[Data entries]
---
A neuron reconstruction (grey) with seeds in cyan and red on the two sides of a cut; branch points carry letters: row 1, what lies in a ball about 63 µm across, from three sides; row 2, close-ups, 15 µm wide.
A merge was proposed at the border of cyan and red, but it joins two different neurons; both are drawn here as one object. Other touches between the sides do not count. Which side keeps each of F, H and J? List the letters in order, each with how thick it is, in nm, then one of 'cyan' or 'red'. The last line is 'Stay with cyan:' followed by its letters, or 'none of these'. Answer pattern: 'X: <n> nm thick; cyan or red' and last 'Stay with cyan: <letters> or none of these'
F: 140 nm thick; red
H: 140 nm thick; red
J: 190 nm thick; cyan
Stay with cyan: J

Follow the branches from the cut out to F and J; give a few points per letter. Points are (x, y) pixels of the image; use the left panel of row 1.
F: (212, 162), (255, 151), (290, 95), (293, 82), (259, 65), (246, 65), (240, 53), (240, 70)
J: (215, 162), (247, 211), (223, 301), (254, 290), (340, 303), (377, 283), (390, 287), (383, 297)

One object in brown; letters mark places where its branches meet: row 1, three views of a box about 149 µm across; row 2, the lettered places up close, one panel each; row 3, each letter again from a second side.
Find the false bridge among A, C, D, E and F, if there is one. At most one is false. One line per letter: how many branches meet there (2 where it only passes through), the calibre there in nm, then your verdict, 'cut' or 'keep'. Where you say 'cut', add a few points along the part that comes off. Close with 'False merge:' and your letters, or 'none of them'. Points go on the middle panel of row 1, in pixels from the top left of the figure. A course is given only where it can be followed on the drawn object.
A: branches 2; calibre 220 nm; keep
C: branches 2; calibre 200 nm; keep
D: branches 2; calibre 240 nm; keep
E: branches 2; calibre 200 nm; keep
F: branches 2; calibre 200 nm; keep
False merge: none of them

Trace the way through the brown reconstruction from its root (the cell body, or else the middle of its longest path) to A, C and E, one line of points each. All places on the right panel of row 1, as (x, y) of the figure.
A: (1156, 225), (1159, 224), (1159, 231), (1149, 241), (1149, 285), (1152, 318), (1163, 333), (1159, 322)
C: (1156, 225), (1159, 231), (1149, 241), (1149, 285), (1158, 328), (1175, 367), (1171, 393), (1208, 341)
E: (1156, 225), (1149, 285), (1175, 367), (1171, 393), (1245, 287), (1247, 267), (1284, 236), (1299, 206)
---
→ Work required
Each line that contains the string "across" counts once; report how many such lines the entries have, giving only the number.

→ Task answer
2